0 of 8 people found the following review helpful:
- The End Of The 60s, And The End Of
...Brian Wilson's songwriting with the Beach Boys. This is a depressing and disappointing coda to the Beach Boys' golden age.
The cover is really ominous for the Beach Boys-a sunless, dark blue-hued rendering of what appears to be a vanquished medieval warrior of sorts riding his horse- body sagging, head down, lance down. It's actually quite fitting, since the material inside suggests a tired band in full retreat from the rebellion of the 60s. For example, Bruce Johnston reminisces about the 50s in "Disney Girls", and Mike Love counsels everyone to avoid a youth revolution after the events of Kent State. And Brian, well, he's retreating from just about everything at this point, of course. His contributions to the album are placed at the end of the record, as if the other bandmembers were ashamed of the songs. It doesn't make a whole lot of sense, since its not like there was a huge contrast between the other brothers' material-no one seems in top form nor particularly happy on this record-the only difference perhaps being Brian wanted to die and pretty much was telling everyone in no uncertain terms on "A Day In The Life Of A Tree" and "Til I Die".
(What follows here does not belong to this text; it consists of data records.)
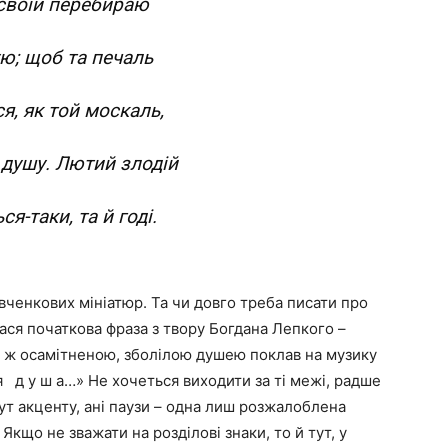
своїй перебираю
ю; щоб та печаль
я, як той москаль,
душу. Лютий злодій
я-таки, та й годі.
евченкових мініатюр. Та чи довго треба писати про
алася початкова фраза з твору Богдана Лепкого –
ою ж осамітненою, зболілою душею поклав на музику
с я д у ш а…» Не хочеться виходити за ті межі, радше
 тут акценту, ані паузи – одна лиш розжалоблена
 Якщо не зважати на розділові знаки, то й тут, у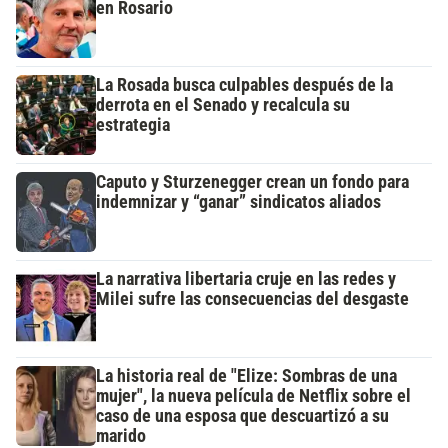
en Rosario
La Rosada busca culpables después de la
derrota en el Senado y recalcula su
estrategia
Caputo y Sturzenegger crean un fondo para
indemnizar y “ganar” sindicatos aliados
La narrativa libertaria cruje en las redes y
Milei sufre las consecuencias del desgaste
La historia real de "Elize: Sombras de una
mujer", la nueva película de Netflix sobre el
caso de una esposa que descuartizó a su
marido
If you are looking for the Brian signature sound, it comes thru a bit on the final two songs, but only briefly. The rest of the album is spare in instrumentation, with heavy reliance on studio gimmickry to psychedelize the songs...perhaps to mask the substandard composition.
I recommend this album as a document of an end-of-the-60s/dawn-of-the-70s mentality that is somewhat akin to Hunter S. Thompson's grim assessment of that period, but preaches a stance that is decidedly less confrontational.
It's not a bad record, but not a great, or even good record. It's a state of mind. A bleak, unsure one. Surf's up, time's up...the jig is up.